2. The village where Coldplay shot their music video
3. A fort that was featured in the same Coldplay music video
Coldplay's 'Hymn For the Weekend' started with beautiful footage taken at the ruins of Fort Bassein, built in the 12th century by the local ruling family. Since then, the fort has been conquered by three different empires: the Portuguese, the Maratha, and finally the British.
4. The neighbourhood where the Tang monk from 'Journey To the West' stayed
If you grew up watching the TVB drama, 'Journey To the West', you'll know who we're talking about. The book was inspired by the journeys of Tang San Zang, a monk from the Tang Dynasty, who travelled from China to India to search for sacred Buddhist texts.
In the year 640, Tang San Zang was in Mumbai and specifically wrote that he stayed in the Bassein area, now known as Vasai. A memorial hall was built for him at Bihar in 1984 by the Indian and Chinese governments to recognise his contributions.
5. Anthony Bourdain's favourite ice cream stall
The travel host and celebrity chef is apparently a big fan of the Taj Icecream stall in Mumbai. This popular ice cream stall has been in business for the past 125 years and is super popular among the locals and tourists as well.
All of their ice cream are handmade using the freshest fruits of the day. They're so well made that you can actually find chunks of mangoes or strawberries in every scoop!
6. The world's most expensive private house
It's impossible for anyone to miss this building - it may not be the tallest building in Mumbai, but it's definitely the one with the most unique design. Named Antilia, it costs USD2 billion, has 27 floors, and requires 600 staff to maintain it.
The building is owned by Mukesh Ambani, the richest man in India, who built this as a home for his family. The top four floors are living quarters, while other floors have pools, a spa, and enough parking space for 160 cars.
7. The mysterious caves that still confuse archeologists
The Elephanta Caves is known for being a beautiful cave complex with many chambers of stone sculptures relating to Hinduism. Nobody knows for sure who built these caves - even archaeologists and historians still have not manage to figure this out. They also couldn't really determine when these were built due to the lack of historical records.

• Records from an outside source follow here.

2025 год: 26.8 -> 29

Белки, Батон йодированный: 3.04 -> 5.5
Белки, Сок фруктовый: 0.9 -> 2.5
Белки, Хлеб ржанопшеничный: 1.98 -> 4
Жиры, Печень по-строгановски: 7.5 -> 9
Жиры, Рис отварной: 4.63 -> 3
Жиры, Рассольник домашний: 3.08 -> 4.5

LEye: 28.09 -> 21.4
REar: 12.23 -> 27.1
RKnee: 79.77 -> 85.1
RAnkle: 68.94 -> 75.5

Till this day, locals still believe that the caves were built by heroes from the Indian epic narrative, the Mahabharata.
8. A hipster art district
Situated in Downtown Mumbai is the colourful neighbourhood called Kala Ghoda, the city's art district. If you love Hosier Lane in Melbourne, you should definitely visit this place.

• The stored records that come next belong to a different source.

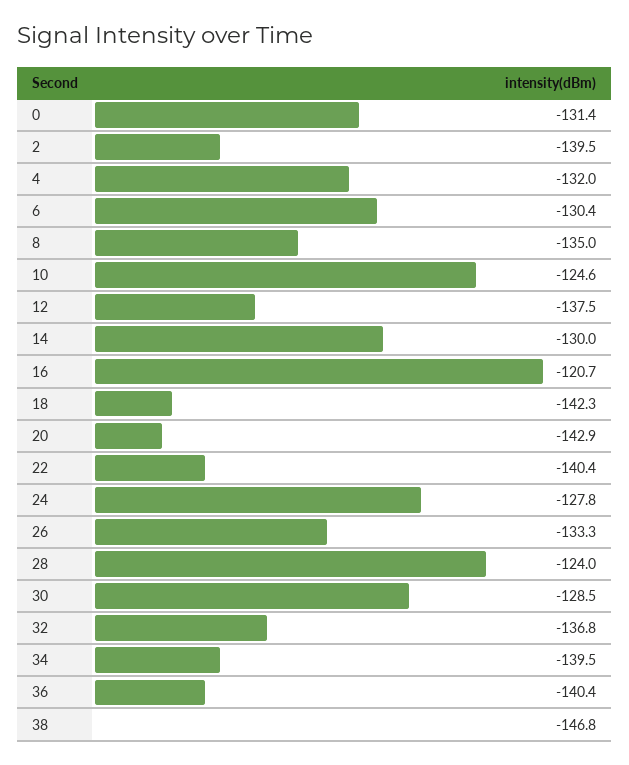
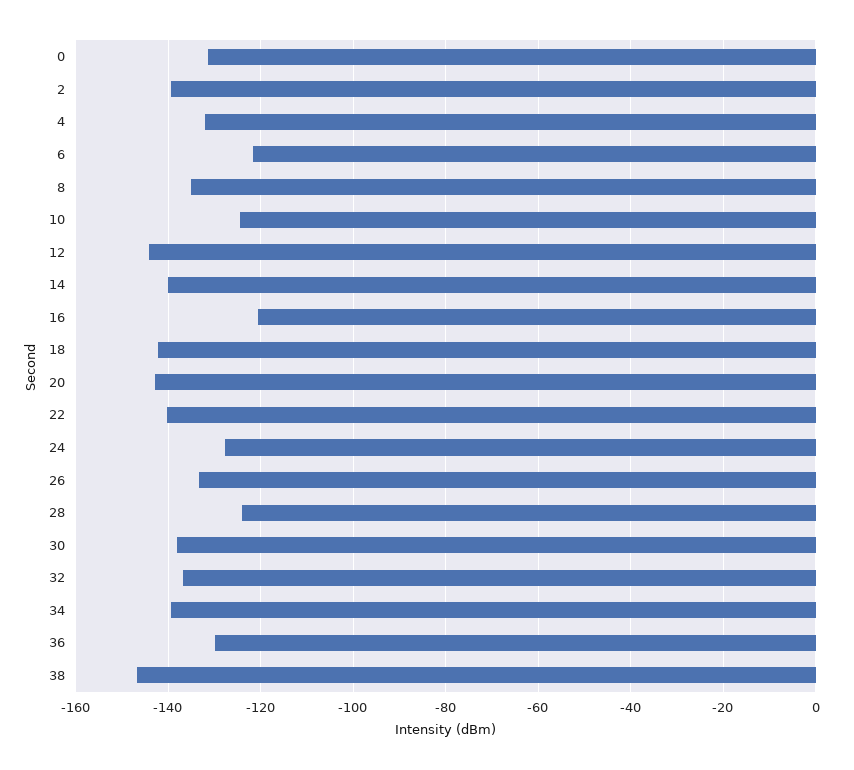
6: -130.4 -> -122
12: -137.5 -> -144
14: -130 -> -140
30: -128.5 -> -138
36: -140.4 -> -130

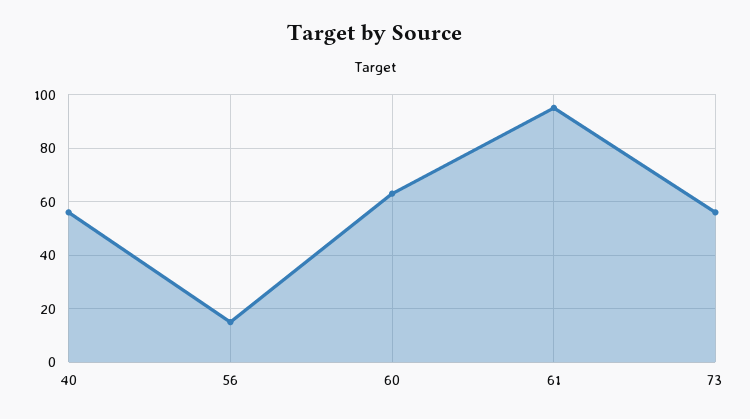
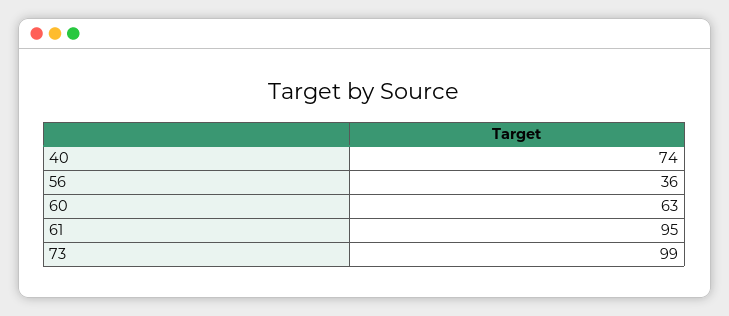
40: 55 -> 74
56: 15 -> 36
73: 55 -> 99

The district also has its annual arts festival every first Saturday of February. Artists from all over the world flock to Mumbai for this nine-day festival to perform, set up their exhibitions, or sell their handmade crafts. Entrance is free for all.
9. A forgotten fountain with a touching story
This unnamed fountain may look badly maintained and unimpressive, but the story behind its construction is anything but that.

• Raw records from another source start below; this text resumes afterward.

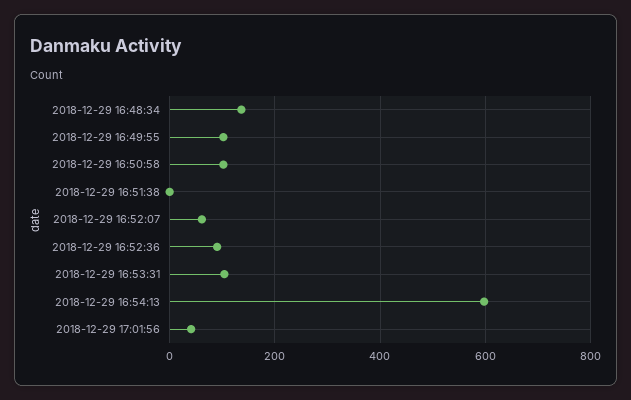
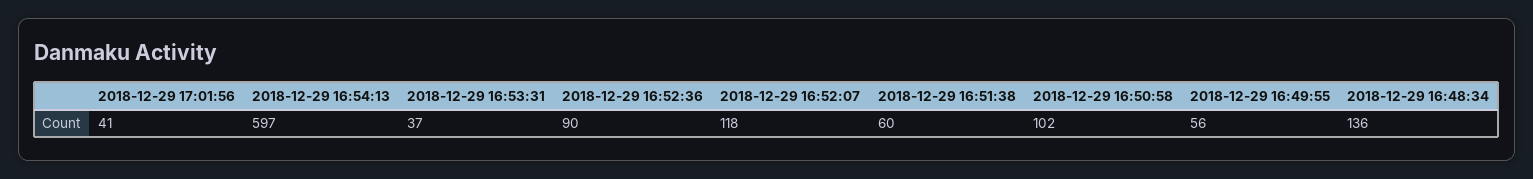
2018-12-29 16:49:55: 100 -> 56
2018-12-29 16:51:38: 0 -> 60
2018-12-29 16:52:07: 60 -> 118
2018-12-29 16:53:31: 100 -> 37

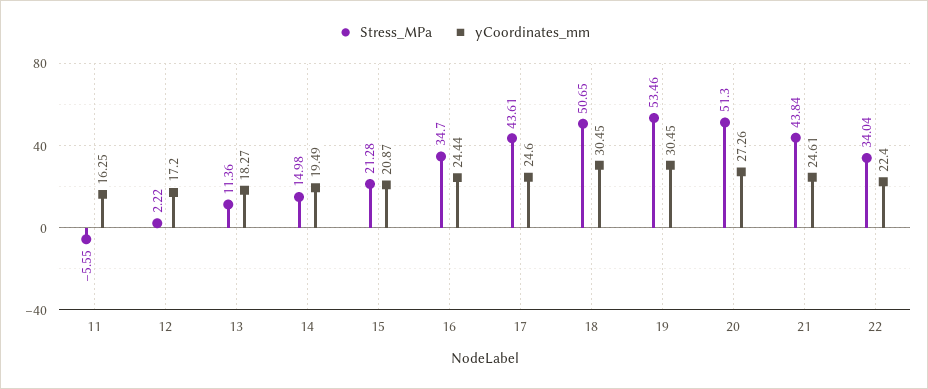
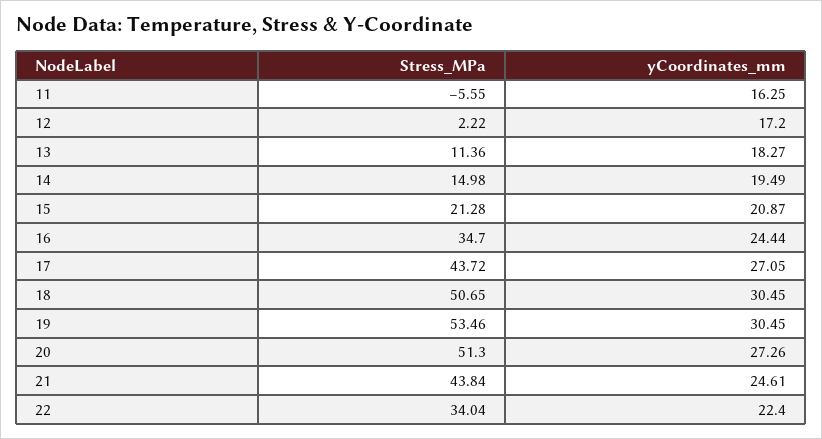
Stress_MPa, 17: 43.61 -> 43.72
yCoordinates_mm, 17: 24.6 -> 27.05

The fountain was built by a cotton merchant named Lowji Megji in memory of his late daughter, Kusumbala. Kusumbala was known to be a kind-hearted girl, always bringing water for her father's workers at the warehouse. Unfortunately, she passed away from an illness when she was just 13 years old, and was deeply mourned by her family and the workers. To pay tribute to his daughter, Mr. Megji built this fountain near his warehouse so his workers could continue to have fresh water to drink.
There's even a plaque placed there by Mr. Megji that says: "This public gift of Mr. Lowji Megji, in loving memory of his late daughter Kusumbala." However, the fountain was forgotten after Mr. Megji passed away when his business was shut down. You can still see this fountain near Cotton Green train station.